Toujours du beau temps. On ne croirait jamais que l’année s’achève. Moi qui vis en plein air, me levant avec le jour, ne rentrant qu’à la nuit ; moi qui assiste, minute par minute, au déclin de cette saison riante, c’est à peine si je m’aperçois qu’un jour succède à l’autre.
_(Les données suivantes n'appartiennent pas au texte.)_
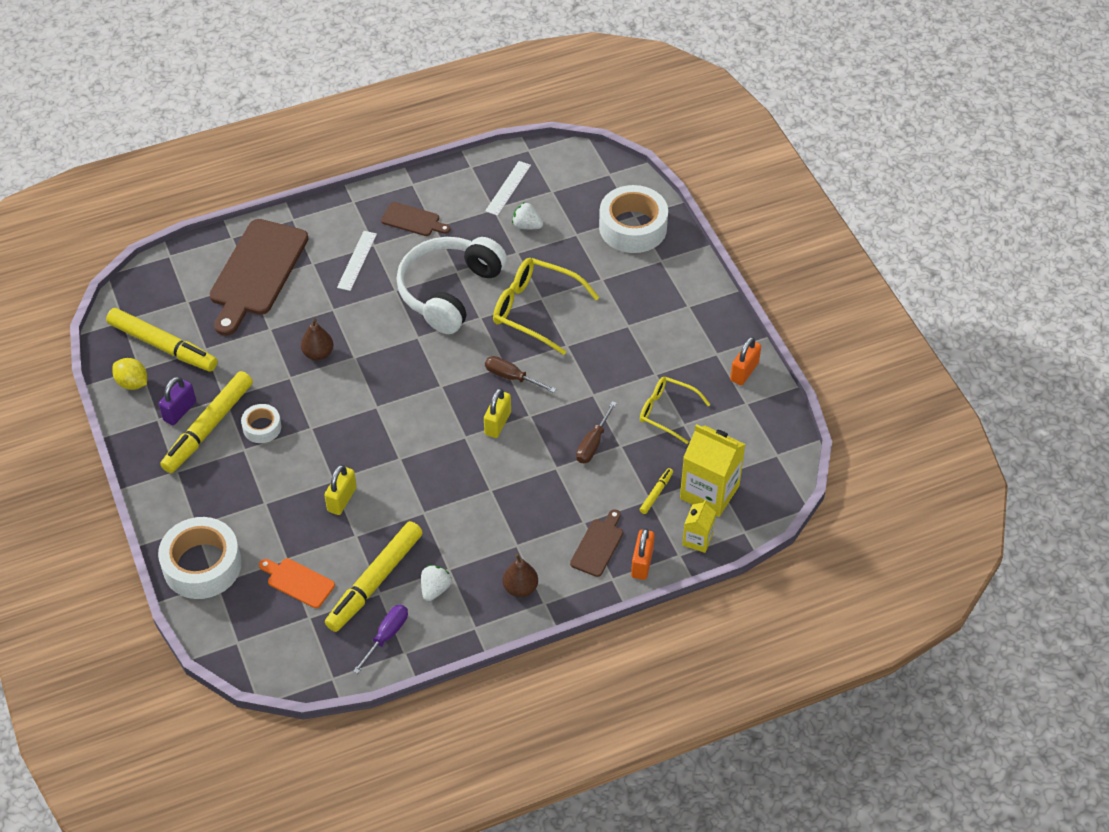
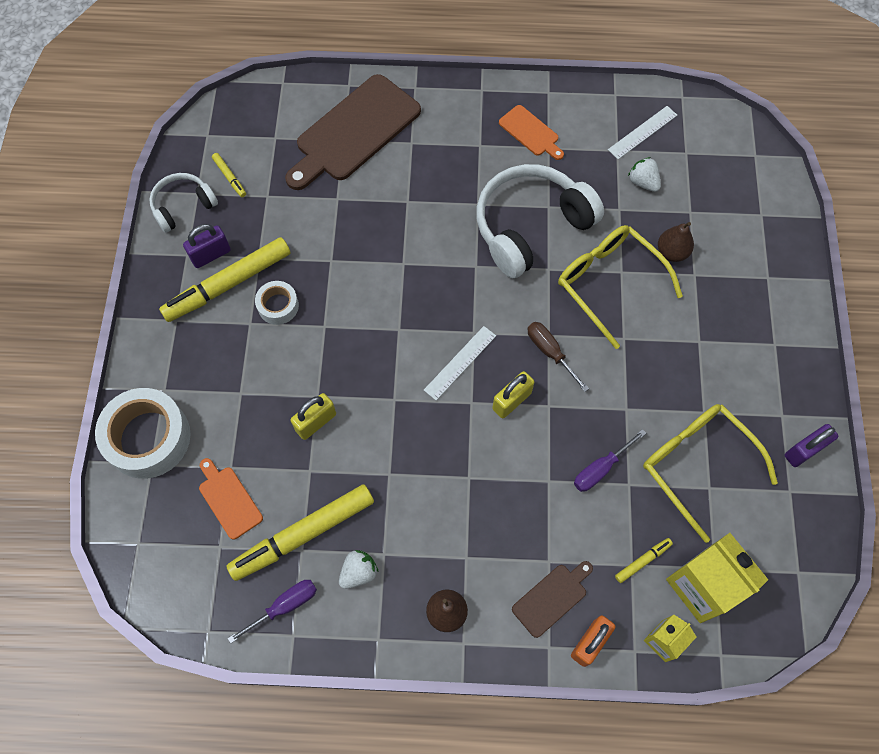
camera: 25 degrees right, 15 degrees up
yellow marker [106,308,218,372] -> yellow marker [212,153,246,197], size x0.43
yellow lemon [112,358,147,390] -> white headphones [149,173,218,233]
brown pear [301,319,333,360] -> brown pear moved to [658,222,694,262]
white ruler [337,231,377,291] -> white ruler moved to [424,326,496,400]
brown cutting board [381,202,450,236] -> orange cutting board [499,105,564,160]
brown screwdriver [576,401,617,463] -> purple screwdriver [574,429,646,492]
white tape [599,185,668,253] -> none
yellow glasses [640,377,711,444] -> yellow glasses [643,404,778,543], size x1.54
orange padlock [730,337,761,385] -> purple padlock [785,424,838,467]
Aussi j’ignore les dates, et je ne cherche point à recouvrer encore le sentiment de la durée que j’ai perdu, grâce à des illusions trop rares. L’impression du moment répète avec une telle exactitude les souvenirs de la veille, que je ne les distingue plus. C’est un long bien-être, inconnu de ceux qui vivent livrés aux oscillations de nos climats variables. La nuit le suspend sans l’interrompre, et j’oublie que mes sensations se renouvellent en les voyant chaque matin renaître toujours pareilles et précisément aussi vives. Ici comme ailleurs, l’état du ciel règle d’une manière infaillible celui de mon esprit. L’un et l’autre, depuis un mois, sont, si je puis le dire, au beau fixe.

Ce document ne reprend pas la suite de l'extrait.